Whoever’s taking their turn at power in Westminster, whether Labour or the Tories, inequality never changes. That’s why Scotland needs to regain independence – so we can fix inequality ourselves.
Income inequality
Income inequality is the share of total UK personal income that everyone gets – and how this share is spread. Over the past fourty years income inequality has vastly increased in the UK. The top 10% of high earners have seen their income increase substantially, nearing a 40% of all income. Whilst the bottom 50% with less than 20% of income have seen this share fall.
This trend has continued – whichever Westminster party has been in power. Whilst Labour portrays itself as a progressive socialist party, it has done nothing to impact income inequality.
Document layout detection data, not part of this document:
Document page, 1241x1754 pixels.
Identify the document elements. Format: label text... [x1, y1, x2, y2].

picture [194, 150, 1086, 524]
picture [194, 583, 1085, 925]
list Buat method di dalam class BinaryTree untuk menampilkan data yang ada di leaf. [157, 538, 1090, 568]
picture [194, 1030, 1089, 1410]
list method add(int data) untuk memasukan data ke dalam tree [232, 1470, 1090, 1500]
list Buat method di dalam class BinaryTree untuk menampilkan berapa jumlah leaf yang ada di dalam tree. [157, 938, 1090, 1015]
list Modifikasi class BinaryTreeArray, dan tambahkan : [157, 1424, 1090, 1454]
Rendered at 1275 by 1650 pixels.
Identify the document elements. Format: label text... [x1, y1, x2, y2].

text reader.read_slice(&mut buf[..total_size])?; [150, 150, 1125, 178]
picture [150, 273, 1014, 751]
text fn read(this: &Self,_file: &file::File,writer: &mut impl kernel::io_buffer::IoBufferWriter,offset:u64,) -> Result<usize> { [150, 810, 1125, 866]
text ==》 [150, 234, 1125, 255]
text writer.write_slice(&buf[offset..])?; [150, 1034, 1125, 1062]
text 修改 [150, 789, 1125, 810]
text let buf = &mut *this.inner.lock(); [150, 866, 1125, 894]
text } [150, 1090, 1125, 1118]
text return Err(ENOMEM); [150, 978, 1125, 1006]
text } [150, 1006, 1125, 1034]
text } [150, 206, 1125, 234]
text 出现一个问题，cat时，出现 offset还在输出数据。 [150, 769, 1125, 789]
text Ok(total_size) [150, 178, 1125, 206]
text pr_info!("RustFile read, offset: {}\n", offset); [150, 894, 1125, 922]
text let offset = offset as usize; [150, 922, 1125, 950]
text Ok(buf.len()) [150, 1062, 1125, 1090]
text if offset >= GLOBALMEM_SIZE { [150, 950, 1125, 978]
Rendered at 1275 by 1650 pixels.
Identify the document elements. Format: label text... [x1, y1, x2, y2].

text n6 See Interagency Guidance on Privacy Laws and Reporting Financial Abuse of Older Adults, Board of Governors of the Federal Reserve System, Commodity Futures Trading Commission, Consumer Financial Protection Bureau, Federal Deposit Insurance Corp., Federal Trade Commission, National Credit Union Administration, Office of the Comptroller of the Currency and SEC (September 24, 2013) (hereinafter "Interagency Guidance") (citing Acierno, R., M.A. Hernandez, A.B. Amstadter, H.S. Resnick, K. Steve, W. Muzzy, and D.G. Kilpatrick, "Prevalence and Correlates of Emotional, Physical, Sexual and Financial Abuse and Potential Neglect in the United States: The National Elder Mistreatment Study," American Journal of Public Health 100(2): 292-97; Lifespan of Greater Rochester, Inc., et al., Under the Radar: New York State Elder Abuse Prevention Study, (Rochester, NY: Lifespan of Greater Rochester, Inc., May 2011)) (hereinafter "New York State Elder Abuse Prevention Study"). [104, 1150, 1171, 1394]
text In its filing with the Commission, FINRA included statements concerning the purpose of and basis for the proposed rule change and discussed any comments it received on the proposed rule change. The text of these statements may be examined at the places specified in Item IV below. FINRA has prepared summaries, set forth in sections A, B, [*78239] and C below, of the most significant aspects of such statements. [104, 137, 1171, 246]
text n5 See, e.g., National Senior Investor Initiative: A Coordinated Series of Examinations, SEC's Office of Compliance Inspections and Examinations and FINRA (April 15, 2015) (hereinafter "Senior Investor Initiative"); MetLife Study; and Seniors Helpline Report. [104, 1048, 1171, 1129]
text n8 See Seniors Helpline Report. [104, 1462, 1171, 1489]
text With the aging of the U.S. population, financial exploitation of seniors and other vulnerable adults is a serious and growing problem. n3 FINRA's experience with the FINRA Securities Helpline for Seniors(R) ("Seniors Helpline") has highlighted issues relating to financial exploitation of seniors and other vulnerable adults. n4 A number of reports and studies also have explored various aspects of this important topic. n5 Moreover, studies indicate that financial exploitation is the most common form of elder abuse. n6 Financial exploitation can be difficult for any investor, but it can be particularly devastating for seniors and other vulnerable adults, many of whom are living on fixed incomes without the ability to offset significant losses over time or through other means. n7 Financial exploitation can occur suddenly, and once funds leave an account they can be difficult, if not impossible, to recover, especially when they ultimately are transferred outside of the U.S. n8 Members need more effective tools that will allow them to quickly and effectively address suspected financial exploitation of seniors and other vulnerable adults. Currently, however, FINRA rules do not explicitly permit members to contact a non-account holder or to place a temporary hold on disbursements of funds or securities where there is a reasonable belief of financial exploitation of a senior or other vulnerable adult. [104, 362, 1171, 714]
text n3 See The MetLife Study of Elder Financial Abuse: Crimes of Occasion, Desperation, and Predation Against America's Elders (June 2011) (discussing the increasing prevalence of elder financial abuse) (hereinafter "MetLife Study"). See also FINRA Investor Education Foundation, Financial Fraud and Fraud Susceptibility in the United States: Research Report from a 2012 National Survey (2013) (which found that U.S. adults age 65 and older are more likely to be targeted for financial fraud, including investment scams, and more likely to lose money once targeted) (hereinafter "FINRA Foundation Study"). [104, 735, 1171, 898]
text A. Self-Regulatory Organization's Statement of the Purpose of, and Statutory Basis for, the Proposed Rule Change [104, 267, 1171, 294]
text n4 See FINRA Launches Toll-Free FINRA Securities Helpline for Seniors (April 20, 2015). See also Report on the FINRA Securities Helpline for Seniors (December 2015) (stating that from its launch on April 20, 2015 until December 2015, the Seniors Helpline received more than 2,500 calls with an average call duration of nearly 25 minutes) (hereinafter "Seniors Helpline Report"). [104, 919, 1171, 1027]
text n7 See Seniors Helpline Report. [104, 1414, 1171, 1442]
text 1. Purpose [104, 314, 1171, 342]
The visual “Labour and the the Tories will never address income inequality” looks at the potential reasons for this, and also compares Labour’s performance unfavourably with other left-leaning parties in Europe. Governments in other countries have significantly reduced income inequality.
It’s clear that the main reason Labour hasn’t fixed this is because of the Westminster first past the post voting system. In this system a small number of swing voters can affect the result in a constituency – and all votes for losing parties don’t count. Even worse, in the UK it is English constituencies that hold the balance of power. Therefore Labour must attract those mostly right wing swing voters in England to gain power in the UK. It can’t afford to implement really progressive policies as it will risk never getting re-elected.
In the rest of Europe Proportional Representation is used for elections. This means every vote counts, and extreme swings in power between right and left and rare. Progressive policies are not the disaster for a socialist party that they would be in the UK.
Wealth inequality
A similar picture is obvious for wealth inequality as we see for income inequality: increasing inequality, unaffected by Westminster party in power.
But wealth inequality is even worse – the top 10% have a much larger share of the UK’s wealth at a little under 60% of total UK welath, compared with the 5% or so held by 50% of people who are least wealthy. What’s more, wealth is taxed much more lightly than income – so that wealth contributes little benefit to society as a whole and the public services governments deliver.